Introduction
Besides supervised and unsupervised learning, reinforcement learning is also a machine learning paradigm. Its goal is to train the machine to understand and learn to take action that will maximize the reward. The strategy of trying and testing does it. The agent is responsible for accomplishing this by finding the optimal balance between exploring new environments and exploiting the already learned environments.
Tradeoffs between Explore-Exploit
- Exploitation is when the agent knows all his options and chooses the best option based on the previous success rates.
- Exploration is the concept where the agent is unaware of his opportunities and tries to explore other options to predict better and earn rewards.
Dilemma and decision are the two different sides of the same situation. Let us take the example of two friends investing/buying shares. One friend gets lucky and increases his investment by three times.
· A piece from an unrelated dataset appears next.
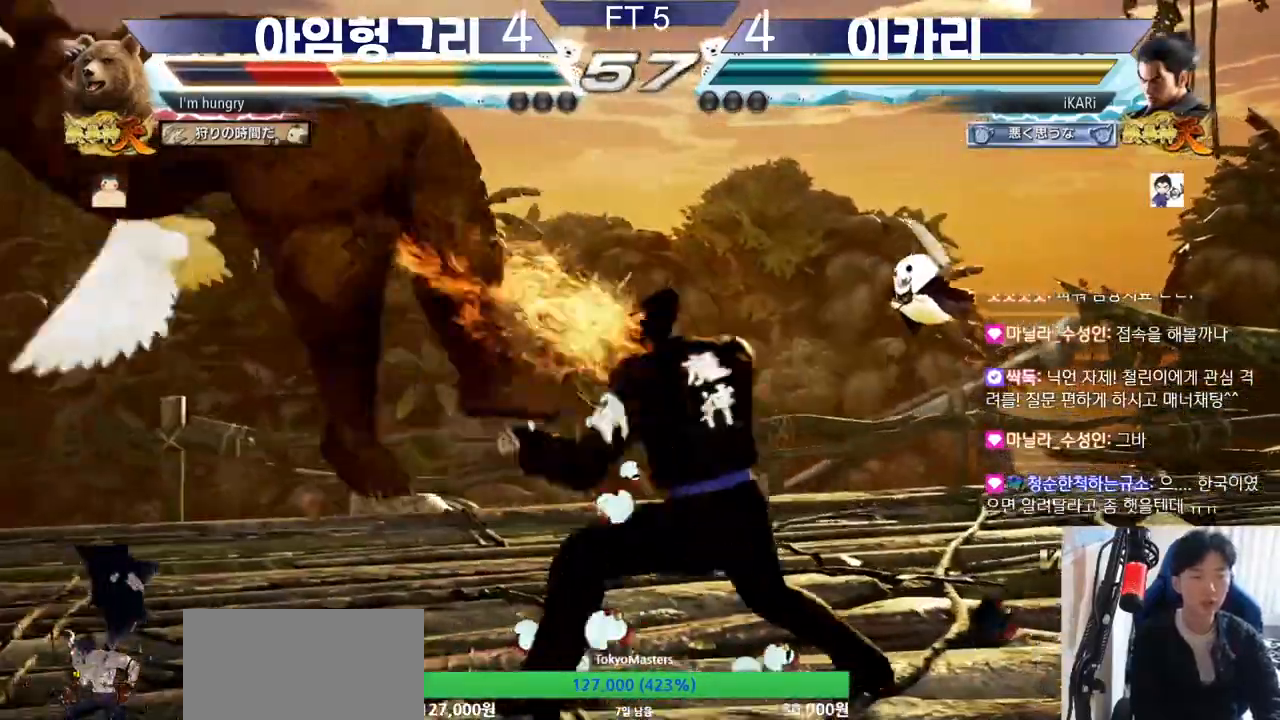
{"buttons": ["TRIANGLE"], "left_stick": "right", "events": [[16, "TRIANGLE", "down"], [100, "TRIANGLE", "up"], [117, "TRIANGLE", "down"], [167, "left_stick", "left"], [267, "TRIANGLE", "up"], [333, "left_stick", "center"], [383, "left_stick", "right"], [400, "TRIANGLE", "down"], [450, "TRIANGLE", "up"], [484, "TRIANGLE", "down"]]}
While the other did not get any profit, at this point, he gets greedy and thinks that he might also get lucky if he was investing in the same company as his friend.
Source: Link
So he then starts investing in the same company as his friend. This action is called the greedy action, and the policy is the greedy policy.
However, the share market is quite unpredictable; he might not know whether the company share prices would hike or decline or stay the same, and therefore the greedy policy would fail. Similarly, in reinforcement learning, having a partial understanding of future states and rewards, the agent will be in a dilemma whether to explore unknown actions or exploit the limited knowledge to receive rewards. The agent cannot go for both exploit and explore simultaneously. Therefore, we imply the Epsilon Greedy Policy to overcome exploration and exploitation's tradeoffs.